The passive solar plus Passive House design has met or exceeded our computer modeling results. Even with temperatures as low as -25°F, we put less than five hours on the air-source heat pump during the first five years. It’s clear that the three concepts of ultra airtightness, super-insulation, and passive solar design (which includes ample interior thermal mass) will achieve high heating and cooling performance. All three elements work in harmony to capture winter solar gain, hold it within the house at night and on cloudy days, and provide comfortable, even temperatures throughout the house without the typical cold spots or drafty rooms.

The first passive solar lesson learned was failing to account for 12-inch-thick walls limiting the effective aperture of the south-facing, solar-collecting windows. The thick window wells narrow our solar exposure, reducing the amount of sunlight reaching our concrete slab floor and 1 1/4-inch-thick gypsum wall thermal mass. This is especially a factor with low sun angles early in the morning and late in the afternoon. This solar energy is not lost but it strikes the window well material, not the high thermal mass areas. Building today, I would replace the oak window trim with drywall. Although oak has an 85% greater specific heat value than gypsum drywall, the gypsum is 116% more dense, giving it greater thermal mass value.

Another advantage to removing the wood window trim relates to our choice to use low-iron glazing in the south-facing windows. Although this glazing results in a higher solar heat gain coefficient (SHGC), which is fantastic for improved solar gain, it also increases ultraviolet (UV) transmission by approximately 25%. This UV transmittance created significant fading on the wood trim, cabinets, and second-floor’s cork flooring. The fading was so significant on the window trim after just one year that I had to sand and refinish the trim using a UV-protecting exterior polyurethane.

Water Heating Solutions

Our nonpressurized, drainback SWH system has worked well in spite of reluctance and warnings from the local installers we spoke to during our design phase. When properly installed, nonglycol-based drainback systems do indeed have a very low risk of freezing in cold climates. We like the simplicity and lower maintenance of the simple drainback system, and avoiding the need to build a dump circuit to extract excess summer transfer-fluid heat.

Our key problem with the SWH system, which was easily remedied, stemmed from my lapse in basic high-school-level science: At 7,000 feet elevation, unpressurized water does not boil at 212°F—it boils at 198°F. We initially programmed our Caleffi iSolar Plus controller to shut down the circulation pump when the collector temperature reached 205°F. But this allowed the heat-transfer fluid—distilled water—to flash boil, creating violent vibration in the copper pipes.

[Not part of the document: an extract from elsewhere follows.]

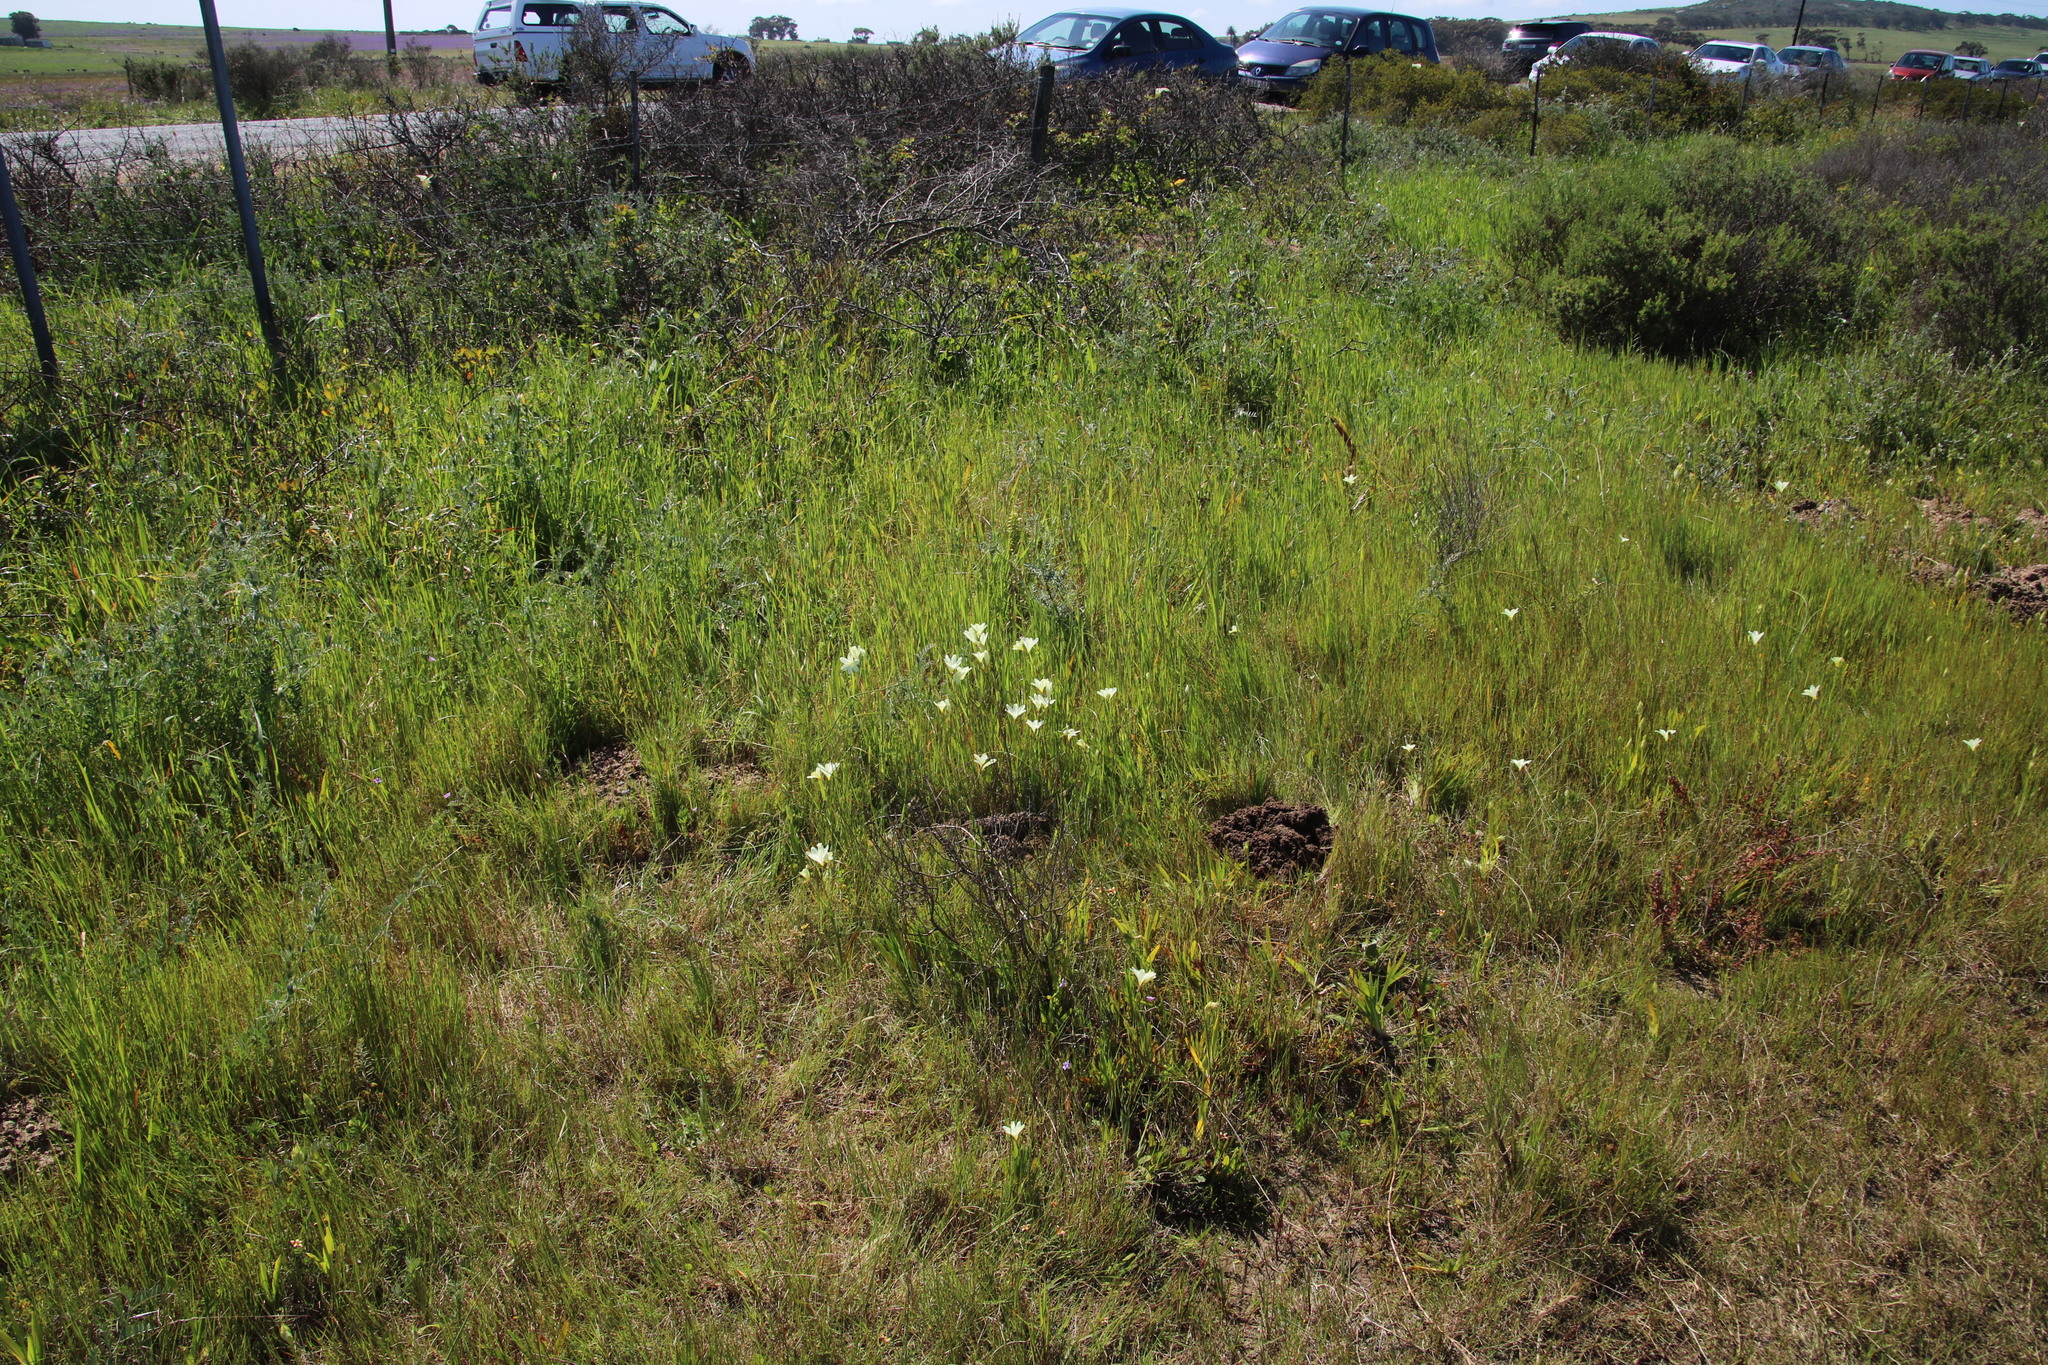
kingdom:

It sounded as if the system was ripping itself apart in our attic. Air was getting trapped near the circulation pump and bubbles were moving up to the roof. As the transfer fluid heated and expanded, it compressed the air pockets so that when they shot into the drainback tank, it was at high pressure and vibrated the pipes. The key was to bleed the system both high (at the drainback tank in attic) and low (inlet to circulation pump) after the distilled water was partially heated from the sun. Bleeding air from the system and setting the upper shutoff temperature to 190°F solved this problem. The lower shutoff temperature reduced the efficiency of our SWH system by sometimes shutting down on clear days before the storage-tank water reached its maximum temperature. However, it was still an acceptable trade-off for us to have the benefits of a simple drainback system.